— TEXTE FOURNI —
┄┄┄┄┄┄┄┄┄┄┄┄┄┄┄┄┄┄┄┄

Aude Lancelin mène jusqu’au bout du débat avec tact et brio cette troïka potentiellement explosive, mais alors qu’on est en 2025, et si ce n’était pour l’actu « trumpiste », c’est difficilement jusqu’au bout du XXe siècle, en termes de critères d’analyses.
Annie Lacroix-Riz reste évidemment irremplaçable pour tous les rappels historiques nécessaires, et y compris et surtout pour le fameux « petit bouquin » de Lénine, mais dans lequel il est néanmoins aussi écrit que la domination du capital financier si elle est bien le « stade suprême du capitalisme », n’est pas forcément le « stade ultime » d’un système de domination de classe :
"En d’autres termes, l’ancien capitalisme, le capitalisme de la libre concurrence, avec ce régulateur absolument indispensable qu’était pour lui la Bourse, disparaît à jamais. Un nouveau capitalisme lui succède, qui comporte des éléments manifestes de transition, une sorte de mélange entre la libre concurrence et le monopole. Une question se pose d’elle-même : vers quoi tend cette "transition" que constitue le capitalisme moderne ? Mais cette question, les savants bourgeois ont peur de la poser. "Il y a trente ans, les employeurs engagés dans la libre concurrence accomplissaient les 9/10 de l’effort économique qui ne fait pas partie du travail manuel des "ouvriers". À l’heure présente, ce sont des fonctionnaires qui accomplissent les 9/10 de cet effort intellectuel dans l’économie. La banque est à la tête de cette évolution." Cet aveu de Schulze-Gaevernitz nous ramène une fois de plus à la question de savoir vers quoi tend ce phénomène transitoire que constitue le capitalisme moderne, parvenu à son stade impérialiste."
https://www.marxists.org/francais/l…
Cité in : https://cieldefrance.eklablog.com/en-relisant-lenine-qui-parlait-deja-de-la-fin-du-capital-fictif-a213834439
Le capital financier dominait déjà la scène du commerce international « primitif » d’avant l’ère industrielle parce qu’il représentait une masse concrète d’échanges de marchandises.
Le capital industriel a émergé parce qu’il représentait la production concrète de nouvelles marchandises sur la base de la plus-value extraite du travail productif directement intégré au processus industriel.
La fusion des deux ne constitue un processus en soi et pour soi, en tant que capital monopoliste, que sur la base continue de l’extraction de la plus-value, même à l’échelle impérialiste « mondialisée » de la fin du XXe siècle.
A partir de la crise de 2007-2008, ce que Lénine entrevoyait comme suprématie de la Banque sur la Bourse s’est concrétisé avec la domination des politiques monétaires banco-centralistes sur les marchés financiers, qui sont entrés dans leur dépendance complète, y compris en ce qui concerne les monopoles « Gafam » les plus « avant-gardistes », comme le montre l’échec cinglant de la monnaie « Libra » de Mark Zuckerberg.
La chute « finale » du taux de profit au sens « classique » du terme s’est donc produite au début du XXIe siècle, menant à la crise de 2007-2008 et à la politique de « Quantitative Easing » comme substitut permettant la transition banco-centraliste actuelle, rendue nécessairement irréversible avec le développement des nouvelles technologies de robotisation, et l’évolution des rapports de production qui va avec.
Comme le souligne Oliver Delamarche (*), l’affrontement mondial actuel n’est plus essentiellement entre zones d’influences commerciales, mais entre zones d’influences monétaires, ces dernières conditionnant la réalité des premières.
Zones d’influences monétaires dont le pouvoir réel réside donc « naturellement », en quelque sorte, dans les Conseils de Gouverneurs des Banques Centrales, et seulement de manière secondaire, même si parfois « spectaculaire », façon Trump, dans les derniers vestiges de la classe politique.

┄┄┄┄┄┄┄┄┄┄┄┄┄┄┄┄┄┄┄┄

— CONSIGNES —
a. Modifiez, s’il vous plaît, le passage du texte fourni qui va de « Comme le souligne » jusqu’à « la classe politique. », en remplaçant « Conseils de Gouverneurs » par « Conseils d’administration ».
b. Dans le texte fourni, quel échec montre la dépendance des monopoles « Gafam » envers les politiques monétaires ?
Les données ci-dessous n’ont aucun rapport avec le texte fourni.

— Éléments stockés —
┄┄┄┄┄┄┄┄┄┄┄┄┄┄┄┄┄┄┄┄

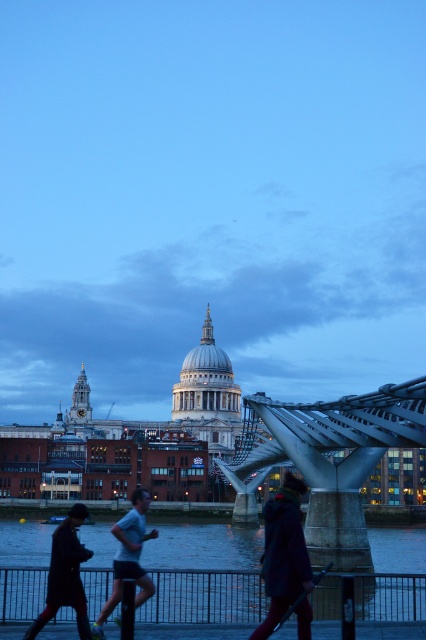
Question: Can you confirm if dark brown leather coat at lower left is positioned to the left of light blue fabric shirt at center?

Choices:
 (A) no
 (B) yes

Answer: (B)

Question: Which of these objects is positioned closest to the dark brown leather coat at lower left?

Choices:
 (A) polished steel suspension bridge at center
 (B) dark blue water at lower center
 (C) velvet purple coat at lower right

Answer: (C)

Question: Based on their relative distances, which object is farther from the velvet purple coat at lower right?

Choices:
 (A) polished steel suspension bridge at center
 (B) dark brown leather coat at lower left
 (C) light blue fabric shirt at center
 (D) dark blue water at lower center

Answer: (D)

Question: Is velvet purple coat at lower right thinner than light blue fabric shirt at center?

Choices:
 (A) no
 (B) yes

Answer: (B)

Question: Does dark blue water at lower center appear under velvet purple coat at lower right?

Choices:
 (A) yes
 (B) no

Answer: (A)

Question: Which point is farther from the camera taking this photo?

Choices:
 (A) (98, 586)
 (B) (138, 536)
 (C) (310, 448)
 (D) (267, 522)

Answer: (C)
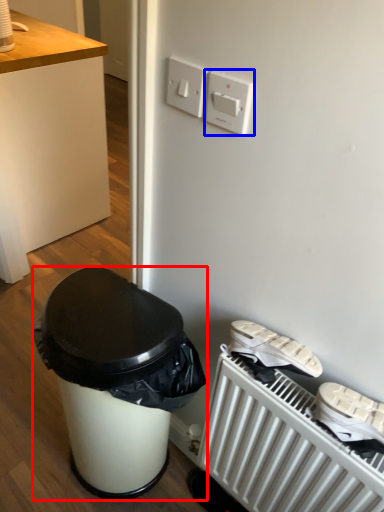
Question: Among these objects, which one is farthest to the camera, waste container (highlighted by a red box) or light switch (highlighted by a blue box)?

Choices:
 (A) waste container
 (B) light switch

Answer: (A)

┄┄┄┄┄┄┄┄┄┄┄┄┄┄┄┄┄┄┄┄

— RÉPONSES —
a.
Comme le souligne Oliver Delamarche (*), l’affrontement mondial actuel n’est plus essentiellement entre zones d’influences commerciales, mais entre zones d’influences monétaires, ces dernières conditionnant la réalité des premières.
Zones d’influences monétaires dont le pouvoir réel réside donc « naturellement », en quelque sorte, dans les Conseils d’administration des Banques Centrales, et seulement de manière secondaire, même si parfois « spectaculaire », façon Trump, dans les derniers vestiges de la classe politique.

b. L’échec cinglant de la monnaie « Libra » de Mark Zuckerberg.